- [OBJECTIF 1]:
Dans le texte sur le film de Cimino, d'où vient la haine du personnage principal envers la communauté asiatique ?
- [OBJECTIF 2]:
Poursuis le texte sur le film de Cimino, reproduit plus bas, en reprenant juste après sa dernière phrase.

- [EXTRAIT DU DOCUMENT]:
■ ■ ■ ■
Ce personnage d'origine polonaise est construit dès le départ pour brouiller les cartes, et induire la subversion du récit. Très vite la complexité de l'identité américaine est mise à mal, et de façon générale, par extension, l'identité d'un homme et sa place dans le monde.

Il voue dès le départ de manière immédiate et viscérale assumée, une haine envers la communauté asiatique par des convictions héritée de son passé au Vietnam. Mais ce moteur de violence, haine mêlée d'une certaine amertume , est traitée d'une manière nuancée par Cimino, qui ne laisse jamais l'idéologie prendre le pas sur l'histoire. Tout vacille, titube à chaque instant, le doute et la paranoïa guide ce trajet quasi-mystique du héros , faisant écho a d'autres destins existentiels (Capitaine Willard/Martin Sheen ainsi que Colonel Kurtz/ Brando les deux militaires au destin croisé dans Apocalypse Now) . Ce Vietnam comme destructeur de l'individu devient alors une thématique du cinéma essentielle pour reconstruire le futur de l'homme américain.

Par cette alliance subtile du lieu (Chinatown) , de la psychologie individuelle de cet homme, et une narration plein de contrastes, Cimino opère ce que le cinéma en tant qu'art hybride peut faire à sa quintessence: c'est à dire sublimer et transfigurer la réalité.

L'histoire et le rythme du récit est conduite par celle de la psychologie de l'individu. La réalité de la guerre des gangs, par un prisme d'obsession agit alors comme un calque, le conflit intérieur qui ronge le personnage principal de vient une guerre dans une guerre.

Jamais autant l'intime et le système politique ne trouvent ici un entrelacement aussi bien amené et mis en scène. En se détruisant, il détruit aussi la femme qu'il aime, et qui finira par se faire assassiner devant lui.

La dramaturgie extrême de ce récit mêlée d'autant de moments de violence que de délicatesse et tendresse , est à la fois une fresque engagée de l'histoire américaine (une contre histoire), et un récit initiatique sur l'effondrement d'un homme broyé par la guerre et ses préjugés. Il reste tout de même attachant, et réceptif, malgré cette abnégation ressemblant à un rouleau compresseur, et cette âme dont on veut croire la bonté, laisse place à l'émergence d'une résilience , qu'on attend comme un suspense. On repense à Bronsky/De Niro la figure principale de Deer Hunter, dont le retour du Vietnam en Amérique, le transformait tel un fantôme de sa propre existence perdue à jamais dans un recoin de Saigon.
■ ■ ■ ■
- [LIGNES FOURNIES]:
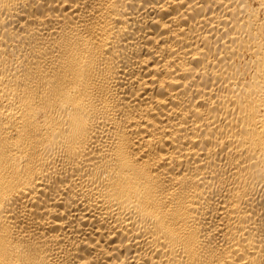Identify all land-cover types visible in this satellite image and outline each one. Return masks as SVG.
Wrapping results in <instances>:
<instances>
[{"label": "bare ground", "instance_id": "bare-ground-1", "mask_svg": "<svg viewBox=\"0 0 264 264\" xmlns=\"http://www.w3.org/2000/svg\"><path fill=\"white\" fill-rule=\"evenodd\" d=\"M0 264H264V0H0Z\"/></svg>", "mask_w": 264, "mask_h": 264}]
</instances>
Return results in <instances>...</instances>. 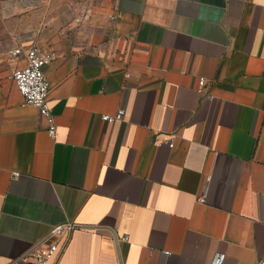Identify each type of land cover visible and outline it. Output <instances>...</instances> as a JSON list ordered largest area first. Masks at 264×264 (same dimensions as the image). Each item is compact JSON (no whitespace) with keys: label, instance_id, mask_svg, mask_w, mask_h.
Returning <instances> with one entry per match:
<instances>
[{"label":"crops","instance_id":"crops-1","mask_svg":"<svg viewBox=\"0 0 264 264\" xmlns=\"http://www.w3.org/2000/svg\"><path fill=\"white\" fill-rule=\"evenodd\" d=\"M32 4L56 135L3 60L0 264L66 221L58 264L264 262V0Z\"/></svg>","mask_w":264,"mask_h":264},{"label":"built area","instance_id":"built-area-1","mask_svg":"<svg viewBox=\"0 0 264 264\" xmlns=\"http://www.w3.org/2000/svg\"><path fill=\"white\" fill-rule=\"evenodd\" d=\"M12 55L24 60L23 64L16 66L12 73V78L24 97V103L32 104L39 109L50 123V134L55 136L56 124L49 101L50 84L45 68L56 57V53L33 41L14 48ZM200 84H205L203 78ZM125 113V108H120L114 114H102V118L107 122H114L123 120ZM170 145H173V142H170ZM78 227L80 224L74 221H66L54 226L26 252L25 256L32 260V264H58L68 246L72 231ZM225 259L226 253L217 251L214 253L212 264H223Z\"/></svg>","mask_w":264,"mask_h":264},{"label":"rangeland","instance_id":"rangeland-1","mask_svg":"<svg viewBox=\"0 0 264 264\" xmlns=\"http://www.w3.org/2000/svg\"><path fill=\"white\" fill-rule=\"evenodd\" d=\"M33 0H0V63L12 57V50L24 41L40 17Z\"/></svg>","mask_w":264,"mask_h":264}]
</instances>
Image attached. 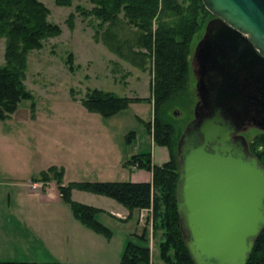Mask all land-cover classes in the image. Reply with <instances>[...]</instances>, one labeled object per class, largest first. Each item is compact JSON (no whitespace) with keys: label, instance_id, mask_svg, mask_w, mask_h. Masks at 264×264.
■ ■ ■ ■
- [RÉPONSE ÉCRITE 1]:
Elle vient de convictions héritées de son passé au Vietnam.

- [RÉPONSE ÉCRITE 2]:
La thématique de l'impact psychologique d'une guerre aussi violente que celle du Vietnam, (et aussi celle de Corée autre fantome ) prouve le besoin de cinéma comme expression d'une catharsis sur la violence et la nécessité d'une réconciliation, si il en reste le fragment d'une possibilité, par l'amour ? Chinatown, représente alors un espace localisé en vase clos, terrain vague, invoquant les fantômes des guerres asiatiques américaines, mais aussi la définition même du préjugé, puisque jamais les états unis n'ont fait la guerre à la Chine.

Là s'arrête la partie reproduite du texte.